Teknik PCR ini bersifat kualitatif, oleh sebab itu
sejak beberapa tahun yang lalu dikembangkan teknik lain, yaitu Real Time PCR
yang bersifat kuantitatif. Dari hasil Real Time PCR ini bisa
ditentukan kuantitas suatu agent di dalam tubuh seseorang, sehingga bisa
dievaluasi tingkat emergensinya. Pada Real Time PCR ini selain primer
diperlukan probe yang harus didisain sesuai dengan sekuen agent yang
bersangkutan. Di sini juga diperlukan software atau program Bioinformatika.
4.
Bioinformatika untuk Penemuan Obat
Cara untuk menemukan obat biasanya dilakukan dengan
menemukan zat/senyawa yang dapat menekan perkembangbiakan suatu agent penyebab
penyakit. Karena perkembangbiakan agent tersebut dipengaruhi oleh banyak
faktor, maka faktor-faktor inilah yang dijadikan target. Diantaranya adalah
enzim-enzim yang diperlukan untuk perkembangbiakan suatu agent Mula-mula
yang harus dilakukan adalah analisa struktur dan fungsi enzim-enzim tersebut.

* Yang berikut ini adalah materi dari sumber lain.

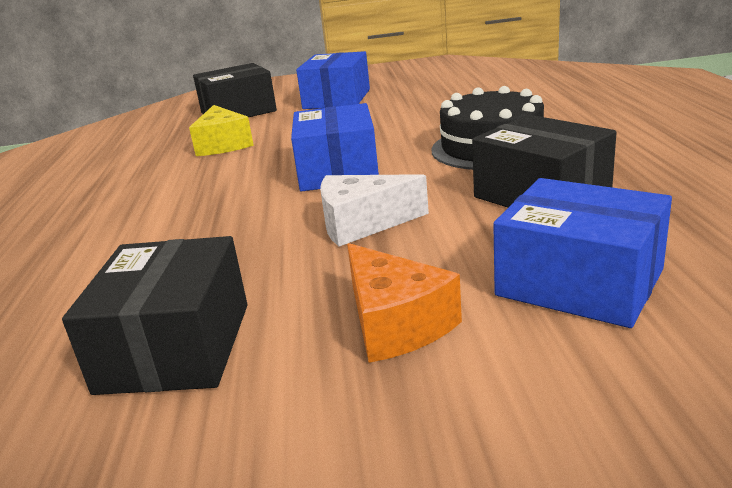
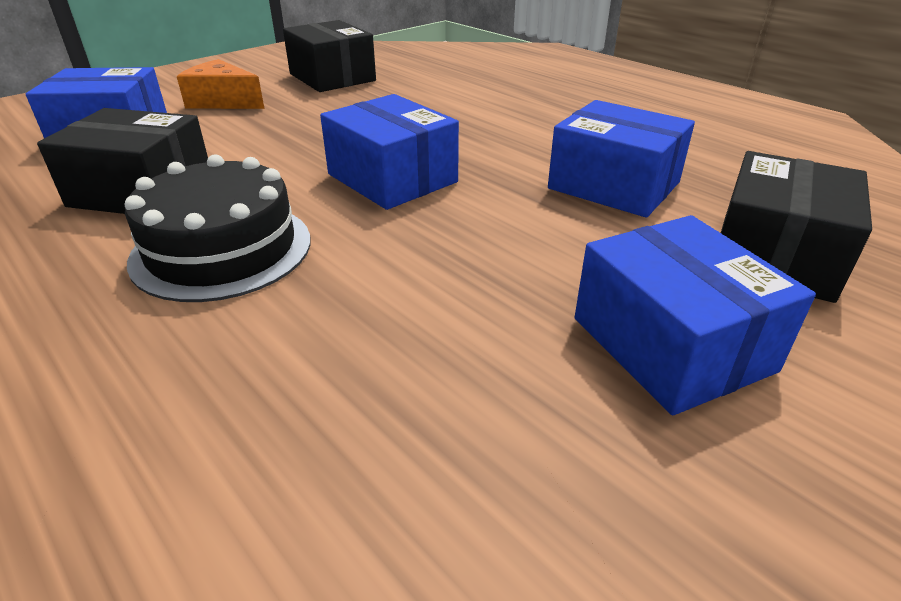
camera: 140 degrees right, 10 degrees up
(223, 144) = (614, 185): yellow cheese -> blue box
(362, 224) = (299, 138): white cheese -> none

Kemudian mencari atau mensintesa zat/senyawa yang dapat menekan fungsi dari
enzim-enzim tersebut.
Analisa struktur dan fungsi enzim ini dilakukan
dengan cara mengganti asam amino tertentu dan menguji efeknya. Analisa
penggantian asam amino ini dahulu dilakukan secara random sehingga
memerlukan waktu yang lama. Setelah Bioinformatika berkembang, data-data
protein yang sudah dianalisa bebas diakses oleh siapapun, baik data sekuen asam
amino-nya seperti yang ada di SWISS-PROT (http://www.ebi.ac.uk/swissprot/)
maupun struktur 3D-nya yang tersedia di Protein Data Bank (PDB)
(http://www.rcsb.org/pdb/). Dengan database yang tersedia ini, enzim yang baru
ditemukan dapat dibandingkan sekuen asam amino-nya, sehingga bisa diperkirakan asam
amino yang berperan untuk aktivitas (active site) dan kestabilan enzim
tersebut.
Setelah asam amino yang berperan sebagai active
site dan kestabilan enzim tersebut ditemukan, kemudian dicari atau disintesa
senyawa yang dapat berinteraksi dengan asam amino tersebut. Dengan data yang
ada di PDB, maka dapat dilihat struktur 3D suatu enzim termasuk active site-nya,
sehingga bisa diperkirakan bentuk senyawa yang akan berinteraksi dengan active
site tersebut. Dengan demikian, kita cukup mensintesa senyawa yang
diperkirakan akan berinteraksi, sehingga obat terhadap suatu penyakit akan jauh
lebih cepat ditemukan. Cara ini dinamakan “docking” dan telah banyak
digunakan oleh perusahaan farmasi untuk penemuan obat baru.
Meskipun dengan Bioinformatika ini dapat
diperkirakan senyawa yang berinteraksi dan menekan fungsi suatu enzim, namun
hasilnya harus dikonfirmasi dahulu melalui eksperimen di laboratorium. Akan
tetapi dengan Bioinformatika, semua proses ini bisa dilakukan lebih cepat
sehingga lebih efisien baik dari segi waktu maupun finansial.
Tahun 1997, Ian Wilmut dari Roslin Institute dan PPL
Therapeutics Ltd, Edinburgh, Skotlandia, berhasil mengklon gen manusia yang
menghasilkan faktor IX (faktor pembekuan darah), dan memasukkan ke kromosom biri-biri.
Diharapkan biri-biri yang selnya mengandung gen manusia faktor IX akan
menghasilkan susu yang mengandung faktor pembekuan darah. Jika berhasil
diproduksi dalam jumlah banyak maka faktor IX yang diisolasi dari susu harganya
bisa lebih murah untuk membantu para penderita hemofilia.